EarMotion est né d'une question de recherche avant d'être un outil : que fait un auditeur quand il peut se déplacer dans un espace sonore, et que reste-t-il de cet espace dans sa mémoire ? Cette page rassemble le volet scientifique du projet — ce qui est étudié, avec qui, et où en sont les travaux.
Le travail se répartit sur quatre axes. Les deux premiers observent ce que fait un auditeur ; les deux autres composent l'espace qu'il traverse. Ils ne se suivent pas : ils s'alimentent, et c'est ce qui distingue une recherche-création d'une recherche appliquée à une œuvre.
Observer les trajectoires d'écoute comme on observe un regard : déplacements, arrêts, retours, surface parcourue. La trace devient le matériau, à la place du jugement recueilli après coup.
Ce que le mouvement fait à la perception : comment un espace sonore s'apprend en le parcourant, et ce qu'il en reste quand les repères visuels disparaissent.
Composer un lieu à écouter — la mise en espace du son pensée comme une écriture, dans la lignée des travaux de scénographie sonore, et non comme un réglage technique appliqué après coup.
Écrire pour un auditeur qui bouge : des sources qui ont une zone et un gradient plutôt qu'une position, et un mélange qui se recompose à chaque pas.
Domaines concernés : musique, sound design, danse, théâtre, cinéma, XR, muséographie. Le même corpus se déploie en salle, en dispositif hybride, ou entièrement virtuel.
Vers des descripteurs comportementaux de la perception de la spatialisation sonore : étude pilote art-science à orientation santé.
L'évaluation de la spatialisation sonore se fait le plus souvent auprès d'auditeurs immobiles, à qui l'on demande un jugement. L'étude renverse ce cadre : les participants naviguent librement, au doigt sur tablette, dans une carte sonore de neuf zones musicales et environnementales ; c'est leur trajectoire qui devient le matériau d'observation. Dans la version biphasique du protocole, l'affichage s'éteint à cent cinquante secondes — la navigation bascule alors vers la mémoire spatiale et les repères auditifs seuls.
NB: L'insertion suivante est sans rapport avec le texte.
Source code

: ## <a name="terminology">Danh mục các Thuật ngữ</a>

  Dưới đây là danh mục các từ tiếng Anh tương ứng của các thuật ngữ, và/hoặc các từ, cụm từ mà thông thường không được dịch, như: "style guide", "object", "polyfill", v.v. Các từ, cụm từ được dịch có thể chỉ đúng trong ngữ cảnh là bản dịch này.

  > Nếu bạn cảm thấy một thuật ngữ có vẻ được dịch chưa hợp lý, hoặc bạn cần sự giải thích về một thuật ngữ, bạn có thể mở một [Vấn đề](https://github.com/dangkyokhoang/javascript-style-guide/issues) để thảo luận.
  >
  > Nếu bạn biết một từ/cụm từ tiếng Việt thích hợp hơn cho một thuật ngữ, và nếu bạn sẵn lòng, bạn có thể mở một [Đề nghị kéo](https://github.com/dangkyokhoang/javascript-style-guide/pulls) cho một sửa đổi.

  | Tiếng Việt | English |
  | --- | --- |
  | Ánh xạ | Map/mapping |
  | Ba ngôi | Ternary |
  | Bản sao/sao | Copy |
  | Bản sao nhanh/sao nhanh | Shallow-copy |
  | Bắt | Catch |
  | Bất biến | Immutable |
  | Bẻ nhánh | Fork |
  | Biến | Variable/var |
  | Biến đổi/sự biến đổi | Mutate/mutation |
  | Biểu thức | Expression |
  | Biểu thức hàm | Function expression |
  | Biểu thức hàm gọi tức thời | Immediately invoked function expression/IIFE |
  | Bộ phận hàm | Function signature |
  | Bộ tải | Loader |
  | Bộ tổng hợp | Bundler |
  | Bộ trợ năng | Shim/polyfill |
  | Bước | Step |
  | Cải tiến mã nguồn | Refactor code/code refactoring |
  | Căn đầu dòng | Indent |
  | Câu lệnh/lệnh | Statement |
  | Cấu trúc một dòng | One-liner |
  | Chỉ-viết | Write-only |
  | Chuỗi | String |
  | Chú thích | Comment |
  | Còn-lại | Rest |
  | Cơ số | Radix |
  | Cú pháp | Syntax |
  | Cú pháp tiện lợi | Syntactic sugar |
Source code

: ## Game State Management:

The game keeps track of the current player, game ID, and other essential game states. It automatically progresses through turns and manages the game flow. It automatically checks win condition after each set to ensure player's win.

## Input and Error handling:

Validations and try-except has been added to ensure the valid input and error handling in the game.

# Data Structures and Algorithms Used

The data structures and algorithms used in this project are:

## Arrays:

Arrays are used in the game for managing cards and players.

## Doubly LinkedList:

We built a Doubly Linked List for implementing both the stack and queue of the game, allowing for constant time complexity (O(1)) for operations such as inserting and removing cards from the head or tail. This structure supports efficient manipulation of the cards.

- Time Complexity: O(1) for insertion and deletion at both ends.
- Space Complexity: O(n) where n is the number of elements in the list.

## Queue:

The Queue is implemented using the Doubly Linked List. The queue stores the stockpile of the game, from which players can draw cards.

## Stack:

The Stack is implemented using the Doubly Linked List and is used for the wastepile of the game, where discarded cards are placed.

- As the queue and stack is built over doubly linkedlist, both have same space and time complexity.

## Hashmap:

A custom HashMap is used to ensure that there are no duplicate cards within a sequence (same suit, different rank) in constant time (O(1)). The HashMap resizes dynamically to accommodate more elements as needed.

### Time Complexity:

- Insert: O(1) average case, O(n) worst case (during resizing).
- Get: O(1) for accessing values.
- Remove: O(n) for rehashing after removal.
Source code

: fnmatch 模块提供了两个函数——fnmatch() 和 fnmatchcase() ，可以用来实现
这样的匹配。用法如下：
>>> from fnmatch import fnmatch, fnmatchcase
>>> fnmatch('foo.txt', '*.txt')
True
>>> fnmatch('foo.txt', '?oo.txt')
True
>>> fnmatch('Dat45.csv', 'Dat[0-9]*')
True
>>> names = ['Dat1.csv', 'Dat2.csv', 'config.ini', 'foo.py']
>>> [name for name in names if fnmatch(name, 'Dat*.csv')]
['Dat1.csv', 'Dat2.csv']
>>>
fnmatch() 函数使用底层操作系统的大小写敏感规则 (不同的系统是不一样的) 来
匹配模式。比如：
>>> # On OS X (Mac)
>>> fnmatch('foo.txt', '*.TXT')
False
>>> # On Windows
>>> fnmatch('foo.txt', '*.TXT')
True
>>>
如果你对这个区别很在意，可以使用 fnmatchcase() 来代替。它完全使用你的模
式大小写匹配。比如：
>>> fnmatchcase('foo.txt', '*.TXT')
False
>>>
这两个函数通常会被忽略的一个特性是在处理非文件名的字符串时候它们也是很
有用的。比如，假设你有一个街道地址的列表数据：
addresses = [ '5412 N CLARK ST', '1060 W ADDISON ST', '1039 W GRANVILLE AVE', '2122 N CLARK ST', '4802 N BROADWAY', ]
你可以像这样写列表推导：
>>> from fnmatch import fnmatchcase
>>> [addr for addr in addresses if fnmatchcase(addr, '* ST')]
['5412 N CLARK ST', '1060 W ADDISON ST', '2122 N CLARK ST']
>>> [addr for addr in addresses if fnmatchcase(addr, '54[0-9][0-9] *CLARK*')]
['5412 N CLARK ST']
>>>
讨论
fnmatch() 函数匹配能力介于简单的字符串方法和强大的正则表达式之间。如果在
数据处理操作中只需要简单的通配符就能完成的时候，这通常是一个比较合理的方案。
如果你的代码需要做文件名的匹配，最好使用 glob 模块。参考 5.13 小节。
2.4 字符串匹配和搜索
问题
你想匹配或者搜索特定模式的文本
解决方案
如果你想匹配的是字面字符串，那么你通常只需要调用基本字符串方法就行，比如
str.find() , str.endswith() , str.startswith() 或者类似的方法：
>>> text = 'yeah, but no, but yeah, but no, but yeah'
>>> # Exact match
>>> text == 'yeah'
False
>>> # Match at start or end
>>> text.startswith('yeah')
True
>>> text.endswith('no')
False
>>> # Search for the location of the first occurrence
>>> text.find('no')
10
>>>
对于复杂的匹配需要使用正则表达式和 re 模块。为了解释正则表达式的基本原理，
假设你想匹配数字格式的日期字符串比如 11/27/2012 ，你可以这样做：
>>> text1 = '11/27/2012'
Le corpus rassemble cent onze fichiers de séance, dont quatre-vingt-cinq trajectoires confirmées du protocole de navigation, soixante-quatre réponses à un questionnaire en six échelles, et trente-neuf séances appariées formant le sous-corpus d'analyse. L'analyse a été conduite en une seule passe depuis les données brutes, par un pipeline rejouable dont chaque choix de traitement est documenté. Les résultats et leur discussion figurent dans le manuscrit ; ils ne sont pas repris ici tant qu'il n'est pas soumis.
Diffusion ambisonique, mixages immersifs. Les participants écoutent dans la salle, sans casque : la spatialisation est réelle, pas simulée à l'oreille.
Le manuscrit n'étant pas soumis, il n'est pas diffusé en ligne. Le protocole, le pipeline d'analyse et les données dérivées peuvent être communiqués pour une lecture critique, une collaboration ou une réplication.